Reading down the listing below, count the lines where the word "Besançon" shows up, then give only that count.
++++
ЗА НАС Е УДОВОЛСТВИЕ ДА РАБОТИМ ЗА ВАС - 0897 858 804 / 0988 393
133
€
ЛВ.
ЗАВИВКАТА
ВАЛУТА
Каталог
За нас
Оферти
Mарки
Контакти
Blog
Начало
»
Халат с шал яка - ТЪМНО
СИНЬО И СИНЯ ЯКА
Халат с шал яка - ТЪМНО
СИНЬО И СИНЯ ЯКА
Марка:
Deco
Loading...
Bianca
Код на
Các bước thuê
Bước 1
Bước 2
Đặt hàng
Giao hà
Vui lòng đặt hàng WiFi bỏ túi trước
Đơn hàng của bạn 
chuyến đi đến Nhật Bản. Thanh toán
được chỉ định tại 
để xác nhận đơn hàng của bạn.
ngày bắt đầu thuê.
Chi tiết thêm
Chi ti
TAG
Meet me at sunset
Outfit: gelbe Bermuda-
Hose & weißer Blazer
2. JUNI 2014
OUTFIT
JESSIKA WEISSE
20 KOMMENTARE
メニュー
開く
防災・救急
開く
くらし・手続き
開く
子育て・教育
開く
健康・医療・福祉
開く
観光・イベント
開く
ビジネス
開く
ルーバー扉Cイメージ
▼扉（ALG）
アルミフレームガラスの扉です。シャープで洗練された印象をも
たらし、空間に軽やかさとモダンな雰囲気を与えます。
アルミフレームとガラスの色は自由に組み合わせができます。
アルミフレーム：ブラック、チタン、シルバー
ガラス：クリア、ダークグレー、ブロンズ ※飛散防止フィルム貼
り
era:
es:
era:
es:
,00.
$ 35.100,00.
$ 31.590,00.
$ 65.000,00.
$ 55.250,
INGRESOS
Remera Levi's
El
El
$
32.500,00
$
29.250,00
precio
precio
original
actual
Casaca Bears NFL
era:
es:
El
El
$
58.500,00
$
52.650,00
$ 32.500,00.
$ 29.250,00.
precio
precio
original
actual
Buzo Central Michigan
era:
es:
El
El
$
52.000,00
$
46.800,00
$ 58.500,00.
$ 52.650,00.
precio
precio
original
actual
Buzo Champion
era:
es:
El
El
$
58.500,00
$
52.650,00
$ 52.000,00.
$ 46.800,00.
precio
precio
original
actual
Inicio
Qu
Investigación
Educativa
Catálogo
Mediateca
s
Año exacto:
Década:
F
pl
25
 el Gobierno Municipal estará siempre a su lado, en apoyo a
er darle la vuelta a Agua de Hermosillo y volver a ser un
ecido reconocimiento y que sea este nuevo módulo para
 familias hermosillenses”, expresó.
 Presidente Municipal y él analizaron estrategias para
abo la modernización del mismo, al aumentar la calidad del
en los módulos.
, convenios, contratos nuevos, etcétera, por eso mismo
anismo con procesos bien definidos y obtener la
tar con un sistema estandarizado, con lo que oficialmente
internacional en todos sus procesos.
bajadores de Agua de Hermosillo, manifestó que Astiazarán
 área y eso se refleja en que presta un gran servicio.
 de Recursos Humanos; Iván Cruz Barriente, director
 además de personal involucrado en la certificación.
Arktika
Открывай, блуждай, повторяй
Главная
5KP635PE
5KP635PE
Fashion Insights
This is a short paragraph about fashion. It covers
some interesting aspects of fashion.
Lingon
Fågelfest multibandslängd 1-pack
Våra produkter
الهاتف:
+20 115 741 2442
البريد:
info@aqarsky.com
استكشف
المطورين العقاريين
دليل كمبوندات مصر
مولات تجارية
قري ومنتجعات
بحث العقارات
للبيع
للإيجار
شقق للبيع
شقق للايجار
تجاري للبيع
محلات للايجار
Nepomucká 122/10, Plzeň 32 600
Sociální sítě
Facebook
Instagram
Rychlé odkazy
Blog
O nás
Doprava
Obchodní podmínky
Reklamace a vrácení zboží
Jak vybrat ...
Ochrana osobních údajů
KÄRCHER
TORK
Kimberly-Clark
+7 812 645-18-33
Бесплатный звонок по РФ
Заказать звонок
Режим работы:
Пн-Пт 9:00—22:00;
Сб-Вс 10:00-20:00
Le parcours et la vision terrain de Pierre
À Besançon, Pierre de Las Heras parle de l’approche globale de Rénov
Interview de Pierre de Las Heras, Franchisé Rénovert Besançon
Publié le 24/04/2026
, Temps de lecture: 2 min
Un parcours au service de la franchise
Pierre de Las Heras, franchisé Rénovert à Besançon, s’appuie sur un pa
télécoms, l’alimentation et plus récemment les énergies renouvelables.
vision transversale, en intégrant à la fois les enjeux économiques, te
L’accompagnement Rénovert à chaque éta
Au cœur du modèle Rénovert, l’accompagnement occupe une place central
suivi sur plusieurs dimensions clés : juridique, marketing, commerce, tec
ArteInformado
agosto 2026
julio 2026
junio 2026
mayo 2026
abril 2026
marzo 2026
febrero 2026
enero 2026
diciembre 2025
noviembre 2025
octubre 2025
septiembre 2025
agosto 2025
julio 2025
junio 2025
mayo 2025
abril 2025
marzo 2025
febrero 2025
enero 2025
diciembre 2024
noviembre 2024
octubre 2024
++++
• Result of the exercise
3